The edge of the Great Expanse fell away into an abyss of endless darkness. No one knew what lay beyond. After the staggering drop came an ocean of waters that stretched as far as the eye could see and beyond. The water from the ocean did not however, fall into the Chasm, but rather, flowed out of it.
It was a magnificent view.
The fact that the whole phenomenon was shrouded in mystery contributed to its splendour.
The thundering sound of the reverse waterfall filled their ears, but it came from a long way off and was somewhat muted so they did not receive the full blast of it but it still produced quite a ground-shaking endless boom.
No one knew what lay beyond it as they could not Will themselves there. Their powers simply did not work beyond the confines of The Great Expanse. No one knew why.

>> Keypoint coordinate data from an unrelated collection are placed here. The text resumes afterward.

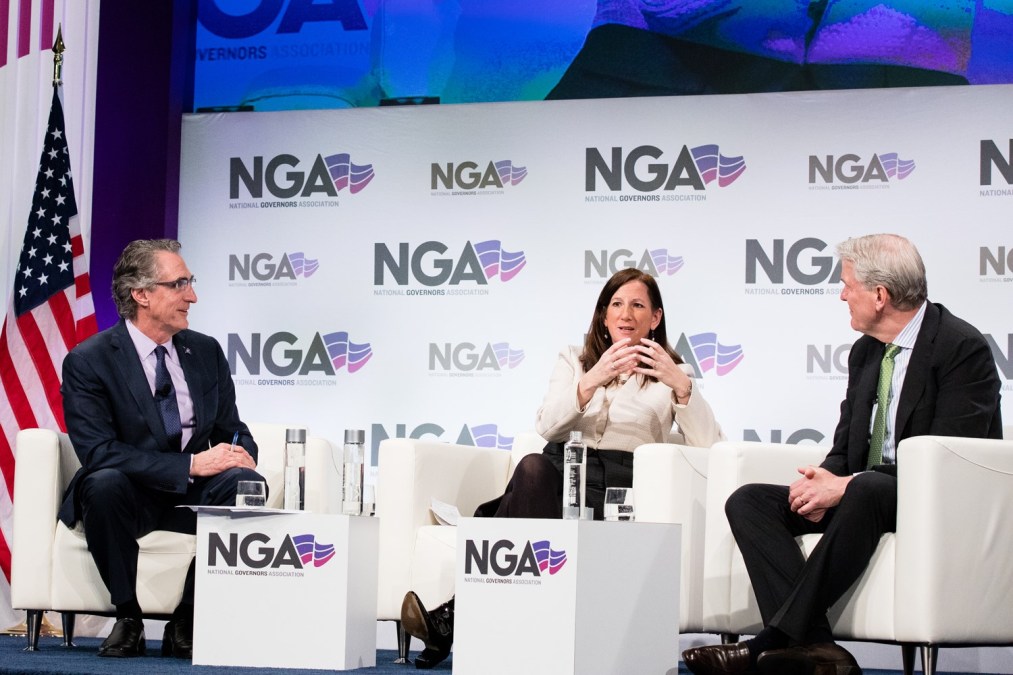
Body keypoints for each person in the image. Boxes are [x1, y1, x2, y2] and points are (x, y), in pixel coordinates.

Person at [682, 234, 1003, 675]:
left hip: (930, 501)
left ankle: (771, 642)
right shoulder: (866, 352)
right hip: (865, 497)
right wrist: (823, 481)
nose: (841, 294)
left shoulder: (960, 348)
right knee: (750, 500)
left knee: (867, 486)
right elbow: (847, 443)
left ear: (880, 294)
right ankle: (818, 649)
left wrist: (846, 485)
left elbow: (947, 455)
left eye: (847, 284)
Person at [401, 267, 726, 669]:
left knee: (524, 492)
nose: (626, 314)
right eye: (616, 304)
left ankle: (452, 616)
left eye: (638, 305)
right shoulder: (574, 359)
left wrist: (681, 386)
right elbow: (547, 425)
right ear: (604, 316)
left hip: (623, 489)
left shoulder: (672, 373)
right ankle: (508, 622)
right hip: (562, 474)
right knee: (534, 469)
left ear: (655, 318)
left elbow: (711, 447)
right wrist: (591, 381)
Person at [59, 239, 264, 659]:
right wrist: (191, 464)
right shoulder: (90, 359)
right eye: (180, 284)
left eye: (190, 283)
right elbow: (98, 451)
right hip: (127, 493)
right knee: (103, 482)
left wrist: (241, 453)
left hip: (188, 495)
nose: (192, 295)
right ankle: (128, 617)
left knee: (244, 484)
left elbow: (233, 429)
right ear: (142, 295)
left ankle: (186, 619)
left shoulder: (204, 351)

But Mannuk wondered. He’d always wondered.
“It’s a magnificent sight,” Ahriman commented.
Mannuk did not see a need to verbally reply to Ahriman though he verbally agreed.
“You think I’m a fool, don’t you?” Ahriman said in the same tone of voice.
Mannuk was slightly amused by the fact that he was having such a conversation with the great and mighty Commander of The Haven. “I think you are going about things in the wrong way, is all.” He decided to reply candidly. This wasn’t, after all a time for pleasant words. They were away from all other Æthereus for a reason.
“Don’t sugar-coat it. I know what you really feel about me.” Ahriman said with his hands behind his back and his eyes fixed to a distance somewhere in The Chasm.
“I did not know you had such outstanding powers as to know what goes inside someone’s mind,” Mannuk joked.
“I do not need such powers to see you think less of me than you do perhaps anyone else,” Ahriman replied despondently. Mannuk got the distinct impression from the way his companion was speaking that all walls were down; he was getting a chance to speak to the true Ahriman now— Ahriman the Æthereus and not Ahriman the Commander. And he was eager as to what he was going to hear.